_Data supplied_
# # # #
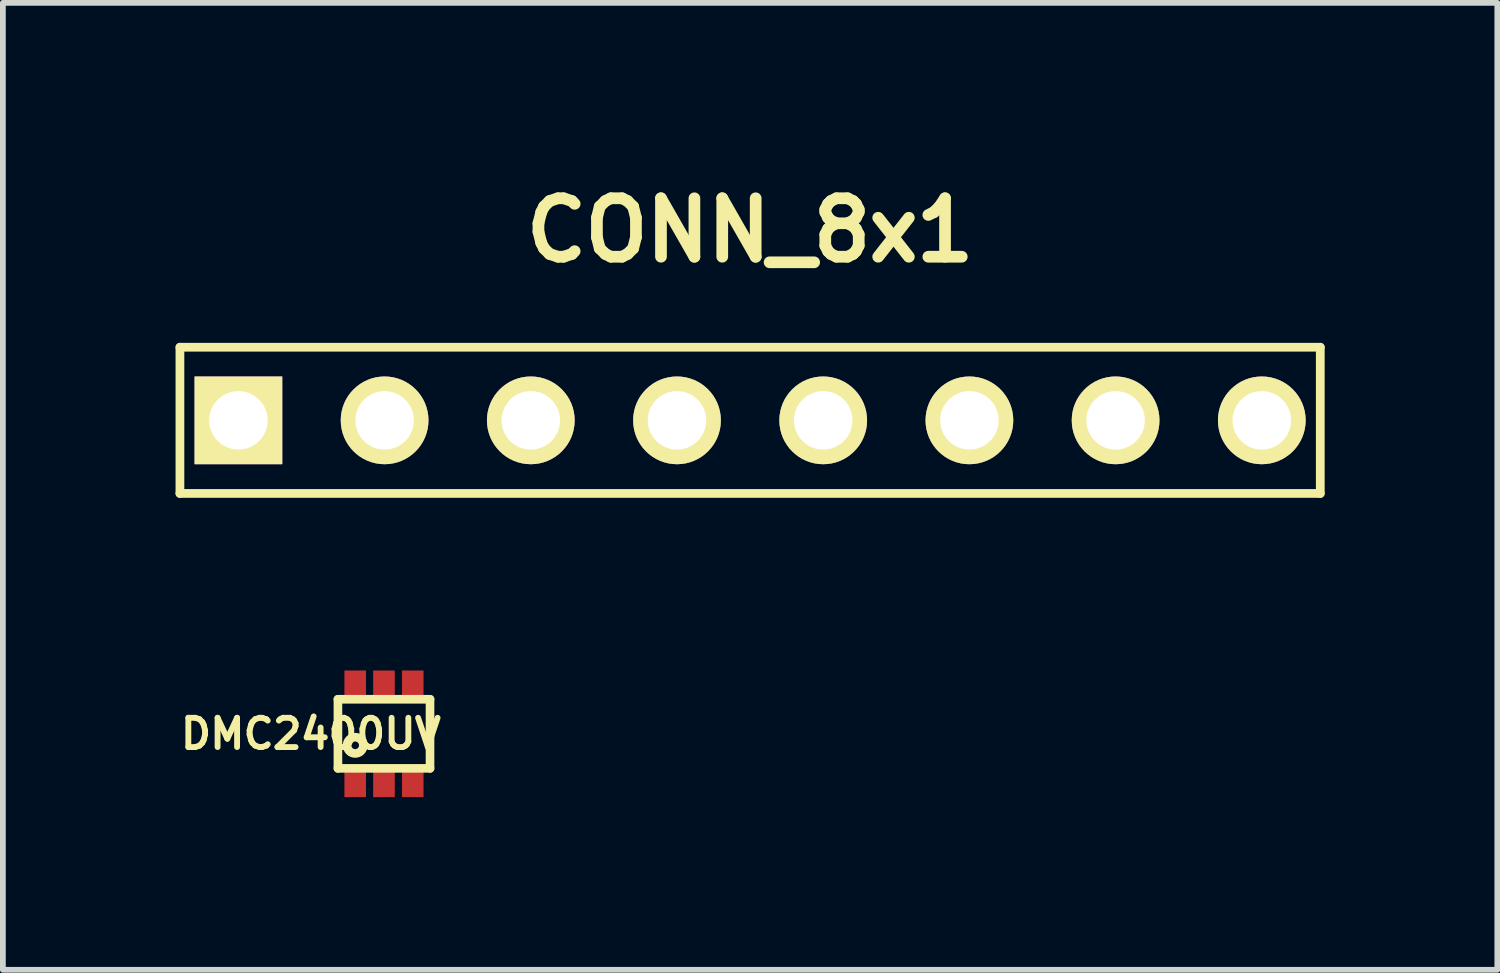
<source format=kicad_pcb>
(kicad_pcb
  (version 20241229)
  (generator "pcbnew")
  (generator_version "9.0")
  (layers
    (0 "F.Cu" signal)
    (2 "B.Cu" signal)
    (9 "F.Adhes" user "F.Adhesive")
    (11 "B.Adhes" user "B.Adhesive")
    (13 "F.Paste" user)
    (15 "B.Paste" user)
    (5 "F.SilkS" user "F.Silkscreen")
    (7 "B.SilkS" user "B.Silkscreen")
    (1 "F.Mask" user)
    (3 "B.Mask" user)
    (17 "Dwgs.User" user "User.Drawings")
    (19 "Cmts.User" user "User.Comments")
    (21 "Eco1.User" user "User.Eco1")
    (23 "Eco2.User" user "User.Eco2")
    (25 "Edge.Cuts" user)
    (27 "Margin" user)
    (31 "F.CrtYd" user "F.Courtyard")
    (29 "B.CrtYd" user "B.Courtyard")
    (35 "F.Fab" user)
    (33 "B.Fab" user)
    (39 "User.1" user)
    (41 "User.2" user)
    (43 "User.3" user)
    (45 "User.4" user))
  (footprint "DMC2400UV"
    (layer "F.Cu")
    (at 3.621 9.699)
    (property "Reference" "DMC2400UV" (at -1.27 0 0) (layer "F.SilkS") (effects (font (size 0.508 0.508) (thickness 0.102))))
    (attr through_hole)
    (fp_line (start -0.8 -0.6) (end 0.8 -0.6) (stroke (width 0.15) (type solid)) (layer "F.SilkS"))
    (fp_line (start -0.8 0.6) (end -0.8 -0.6) (stroke (width 0.15) (type solid)) (layer "F.SilkS"))
    (fp_line (start 0.8 -0.6) (end 0.8 0.6) (stroke (width 0.15) (type solid)) (layer "F.SilkS"))
    (fp_line (start 0.8 0.6) (end -0.8 0.6) (stroke (width 0.15) (type solid)) (layer "F.SilkS"))
    (fp_circle (center -0.5 0.2) (end -0.4 0.3) (stroke (width 0.15) (type solid)) (fill no) (layer "F.SilkS"))
    (pad "1" smd rect (at -0.5 0.85) (size 0.375 0.5) (layers "F.Cu" "F.Mask" "F.Paste"))
    (pad "2" smd rect (at 0 0.85) (size 0.375 0.5) (layers "F.Cu" "F.Mask" "F.Paste"))
    (pad "3" smd rect (at 0.5 0.85) (size 0.375 0.5) (layers "F.Cu" "F.Mask" "F.Paste"))
    (pad "4" smd rect (at 0.5 -0.85) (size 0.375 0.5) (layers "F.Cu" "F.Mask" "F.Paste"))
    (pad "5" smd rect (at 0 -0.85) (size 0.375 0.5) (layers "F.Cu" "F.Mask" "F.Paste"))
    (pad "6" smd rect (at -0.5 -0.85) (size 0.375 0.5) (layers "F.Cu" "F.Mask" "F.Paste")))
  (footprint "CONN_8x1"
    (layer "F.Cu")
    (at 9.982 4.253)
    (property "Reference" "CONN_8x1" (at 0 -3.302 0) (layer "F.SilkS") (effects (font (size 1.016 1.016) (thickness 0.203))))
    (attr through_hole)
    (fp_line (start -9.906 -1.27) (end -9.906 1.27) (stroke (width 0.152) (type solid)) (layer "F.SilkS"))
    (fp_line (start -9.906 -1.27) (end 9.906 -1.27) (stroke (width 0.152) (type solid)) (layer "F.SilkS"))
    (fp_line (start 9.906 -1.27) (end 9.906 1.27) (stroke (width 0.152) (type solid)) (layer "F.SilkS"))
    (fp_line (start 9.906 1.27) (end -9.906 1.27) (stroke (width 0.152) (type solid)) (layer "F.SilkS"))
    (pad "1" thru_hole rect (at -8.89 0) (size 1.524 1.524) (drill 1.016) (layers "*.Cu" "*.Mask" "F.SilkS"))
    (pad "2" thru_hole circle (at -6.35 0) (size 1.524 1.524) (drill 1.016) (layers "*.Cu" "*.Mask" "F.SilkS"))
    (pad "3" thru_hole circle (at -3.81 0) (size 1.524 1.524) (drill 1.016) (layers "*.Cu" "*.Mask" "F.SilkS"))
    (pad "4" thru_hole circle (at -1.27 0) (size 1.524 1.524) (drill 1.016) (layers "*.Cu" "*.Mask" "F.SilkS"))
    (pad "5" thru_hole circle (at 1.27 0) (size 1.524 1.524) (drill 1.016) (layers "*.Cu" "*.Mask" "F.SilkS"))
    (pad "6" thru_hole circle (at 3.81 0) (size 1.524 1.524) (drill 1.016) (layers "*.Cu" "*.Mask" "F.SilkS"))
    (pad "7" thru_hole circle (at 6.35 0) (size 1.524 1.524) (drill 1.016) (layers "*.Cu" "*.Mask" "F.SilkS"))
    (pad "8" thru_hole circle (at 8.89 0) (size 1.524 1.524) (drill 1.016) (layers "*.Cu" "*.Mask" "F.SilkS")))
  (gr_rect
    (start -3 -3)
    (end 22.964 13.799)
    (stroke (width 0.1) (type default))
    (fill no)
    (layer "Edge.Cuts")))
</source>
# # # #
_Work to be completed_
For the word "Adhes", show every line of the entries that holds it.

_Answer box_
    (9 "F.Adhes" user "F.Adhesive")
    (11 "B.Adhes" user "B.Adhesive")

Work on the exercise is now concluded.